- Dataset entries -
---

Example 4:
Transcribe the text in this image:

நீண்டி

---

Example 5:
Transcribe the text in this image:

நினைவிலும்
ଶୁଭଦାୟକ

- Your instructions -
Repeat each entry exactly as it was given.

- Completed exercise -
---

Example 4:
Transcribe the text in this image:

நீண்டி

---

Example 5:
Transcribe the text in this image:

நினைவிலும்
ଶୁଭଦାୟକ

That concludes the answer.